First, a quick explanation of what we mean by "volatility" (click to show)
For those not in the know, when talking about volatility we’re talking about the “wild” swings in the rating that affect some players:
10 kyu, 14 kyu, 15 kyu?, 11 kyu; what level is this player?This, combined with the cultural perception that a player’s “true strength” is pretty stable over time, and with the fact that correspondence games affect the rating with a “delay”, leads many to speculate that these swings just aren’t accurate reflections of the player’s strength at any point in time.
So then, the discussion arose from @snakesss wondering how the handicap system can keep a reasonable winrate with the likely unreasonable volatility we have,[-] then me and @gennan discussing it.[-] To this, there are at least two possible explanations:
- in the cumulative winrate, excessive wins and excessive losses that shouldn’t happen balance each other out, leading to a misleadingly “good” winrate.

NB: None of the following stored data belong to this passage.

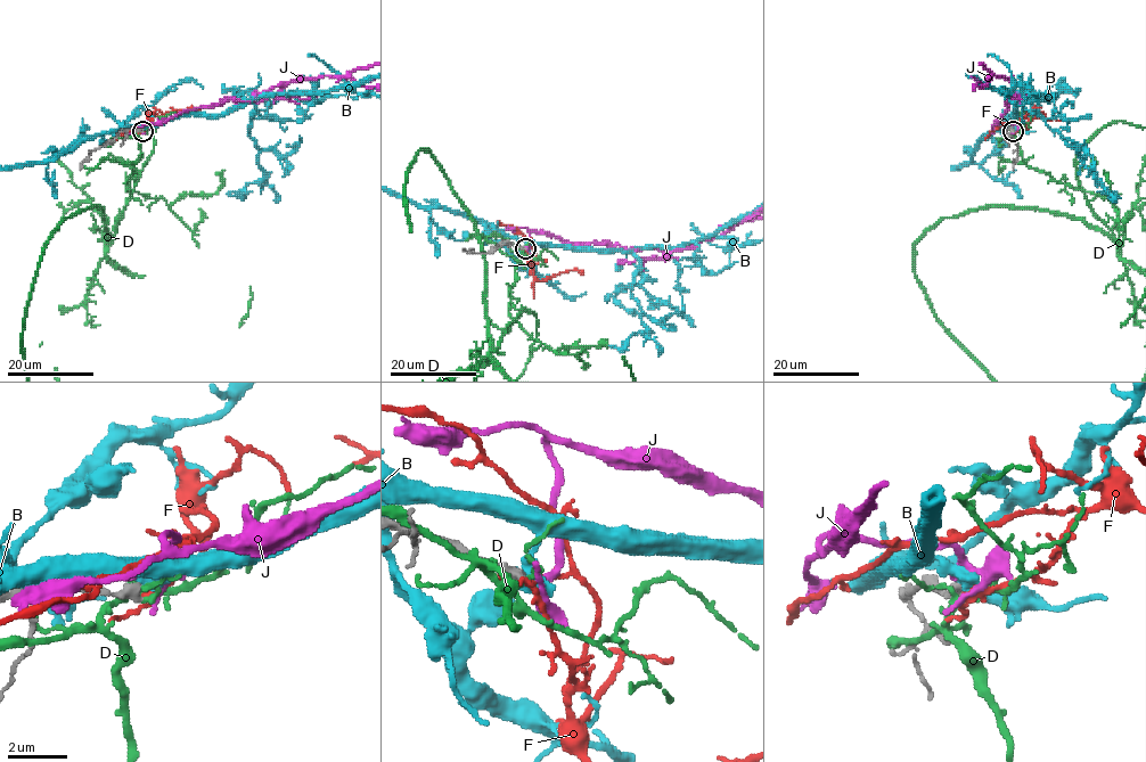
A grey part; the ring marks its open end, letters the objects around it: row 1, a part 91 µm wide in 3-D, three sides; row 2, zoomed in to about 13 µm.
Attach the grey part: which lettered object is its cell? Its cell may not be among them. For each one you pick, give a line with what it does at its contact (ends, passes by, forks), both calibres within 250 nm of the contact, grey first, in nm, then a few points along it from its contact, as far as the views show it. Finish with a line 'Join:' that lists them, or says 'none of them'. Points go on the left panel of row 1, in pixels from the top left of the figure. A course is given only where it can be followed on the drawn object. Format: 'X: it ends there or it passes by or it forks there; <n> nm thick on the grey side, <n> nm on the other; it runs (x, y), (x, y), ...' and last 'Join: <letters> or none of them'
F: it passes by; 360 nm thick on the grey side, 180 nm on the other; it runs (141, 131), (149, 124), (148, 120), (153, 121), (119, 134), (116, 139)
Join: F

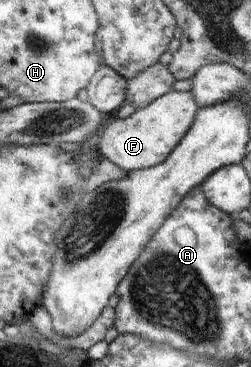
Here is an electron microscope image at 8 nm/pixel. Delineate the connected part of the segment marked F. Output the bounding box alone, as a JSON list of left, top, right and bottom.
[99,90,199,173]

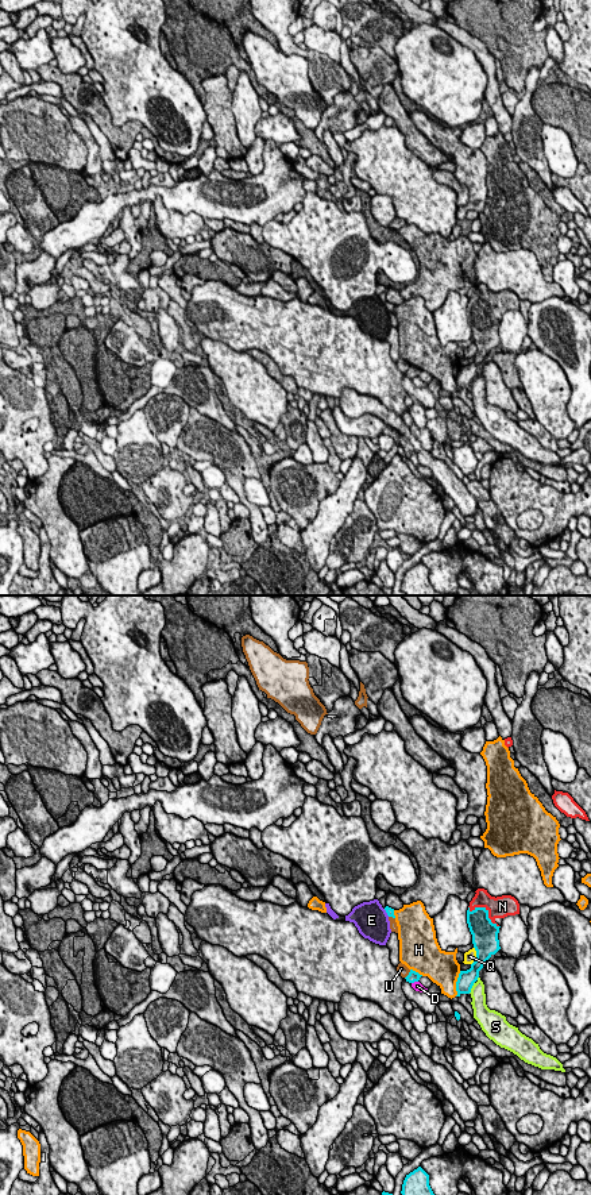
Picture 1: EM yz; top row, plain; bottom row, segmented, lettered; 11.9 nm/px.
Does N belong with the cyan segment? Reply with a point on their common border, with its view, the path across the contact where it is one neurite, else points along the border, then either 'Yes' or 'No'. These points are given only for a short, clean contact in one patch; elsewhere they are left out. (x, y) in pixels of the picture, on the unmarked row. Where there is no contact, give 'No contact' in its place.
Touches cyan at yz (486, 305). Yes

- the volatility in the rating system is actually succeeding in keeping track of when players are playing better or worse on a game-by-game basis, and thus the rating a player has when playing a specific game is usually correct.
I believe we all suspect (1) to be a much more likely explanation, but that’s not how scientific knowledge works. We need to perform an actual test to know for sure, by Jove!
But how do we actually test it?
@Jon_Ko pointed this out: since the the rating system we use is based on Glicko-2 and basically works by making a prediction on a user’s probability to win against another user (just based on their rating info), and then slightly adjusting the ratings based on how much the result differs from the prediction, then we can “ask” it what its prediction is, and check how accurate those predictions are game by game.[-]
He, @Allerleirauh, me and @paisley made proposals on how to quantify that accuracy. In the end, it turned out almost all of the proposals were equivalent: use “binomial deviance” to measure the accuracy of the predictions. [-] [-] [-]
@meili_yinhua provided a very good explanation of binomial deviance for dummies like me:
(Click to show explanation)
Other proposals were one by me to group up all the games where the rating system predicted a similar winrate (say, 55% for Black), and for each of these groups actually count the percentage of wins and compare it to the prediction[-]; and another by @Jon_Ko to use the mean squared error.[-]
Technically there was also a proposal, by more than one person, to compare the ratings of players who also have ratings in other sites or associations,[-] [-] but there would be no reason to assume one rating system better or worse than the other(s), so that would just mean delaying the inevitable need for a way to quantify the accuracy of each rating system. Still, if we could gather the data needed to do this, it would certainly be cool to perform the comparison.
Well, other than a few digressions and discussions about how the Glicko-2 rating system works, that’s the gist of it for now!
Now, here’s a list of aspects that I think we should discuss one by one, but I’ll write all of them together so that I don’t forget (I’ll edit more in if I think of more or if I get suggestions):
- We need to make sure we’re actually testing our current rating system and not a “ghost” of it.
- Even knowing what mathematical function to use to evaluate it, we need a “control” to measure it against, or I believe the measure is mostly meaningless.
- In fact, do we actually need to implement something like my virtual timeline framework in order to do that?
- I speculate that correspondence games probably have a much worse effect on one’s rating inaccuracy, so I think we should test them separately or something.
- Since we’re specifically testing whether the volatility is bad, would it make sense to put special attention on the games that happened when the rating was “far from the average” (of the current player’s strength)?
I think the first point is the most urgent to discuss, so I’ll write the first reply focusing on that (which is why I deliberately left it vague).